_WORK ORDER_: Retype every record exactly. Skip the images.

(Saved entries)
_ _ _ _

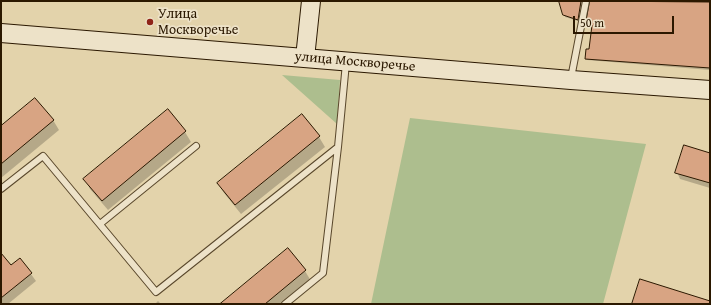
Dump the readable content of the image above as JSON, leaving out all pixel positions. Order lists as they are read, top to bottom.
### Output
{
  "streets": {
    "main road": ["улица Москворечье"]
  },
  "places": ["Улица Москворечье"],
  "scale_bar": "50 m"
}
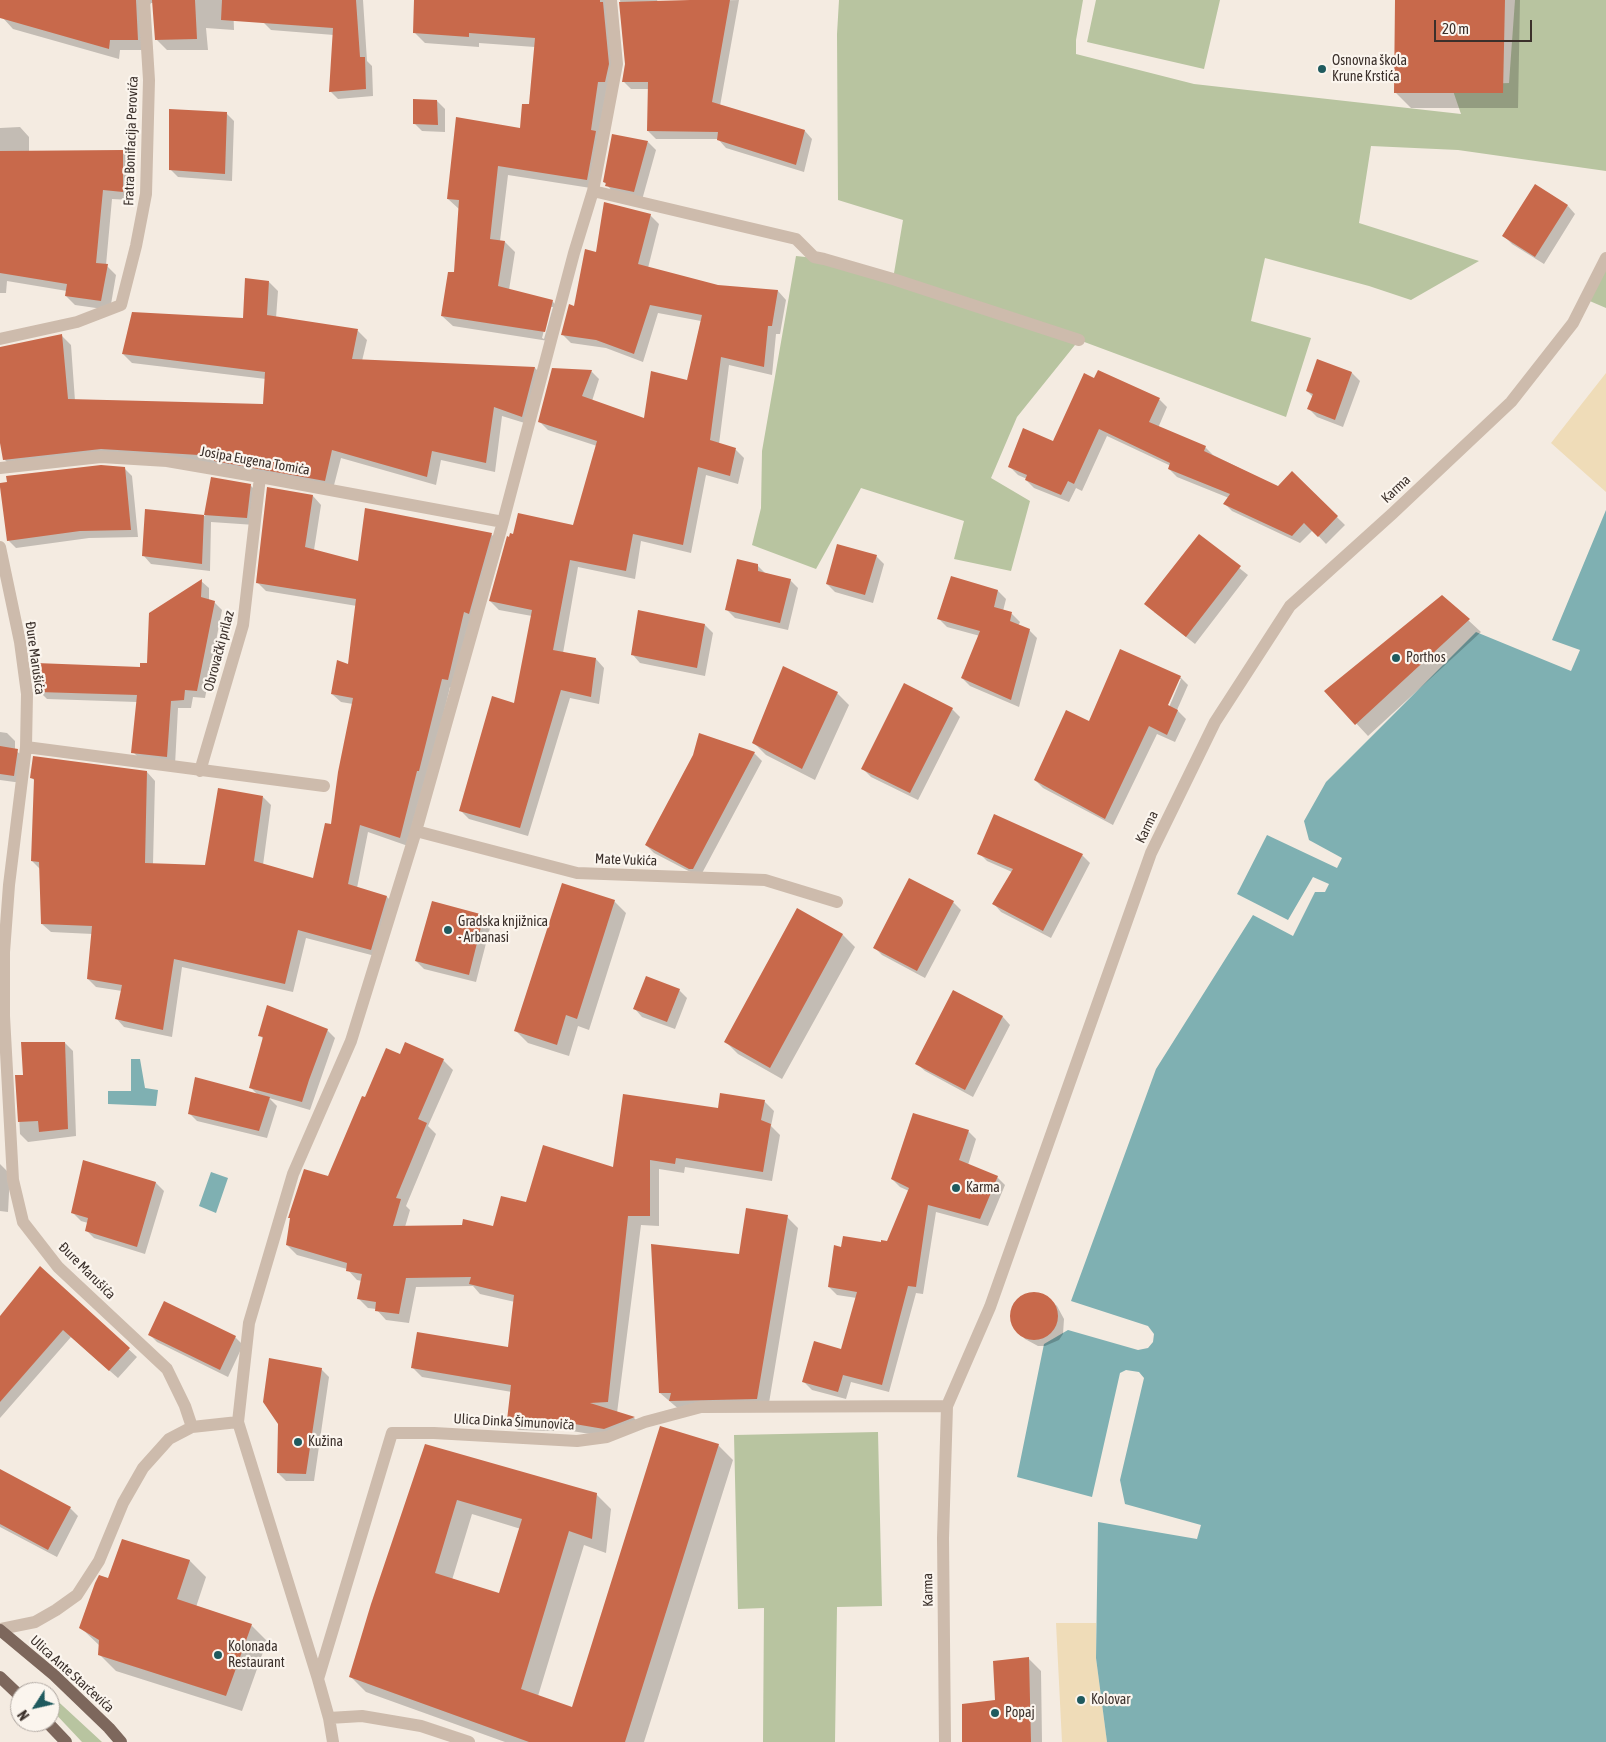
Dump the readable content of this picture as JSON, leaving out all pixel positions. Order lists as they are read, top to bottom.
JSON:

_ _ _ _

_OUTPUT_:
Dump the readable content of the image above as JSON, leaving out all pixel positions. Order lists as they are read, top to bottom.
### Output
{
  "streets": {
    "main road": ["улица Москворечье"]
  },
  "places": ["Улица Москворечье"],
  "scale_bar": "50 m"
}
Dump the readable content of this picture as JSON, leaving out all pixel positions. Order lists as they are read, top to bottom.
JSON:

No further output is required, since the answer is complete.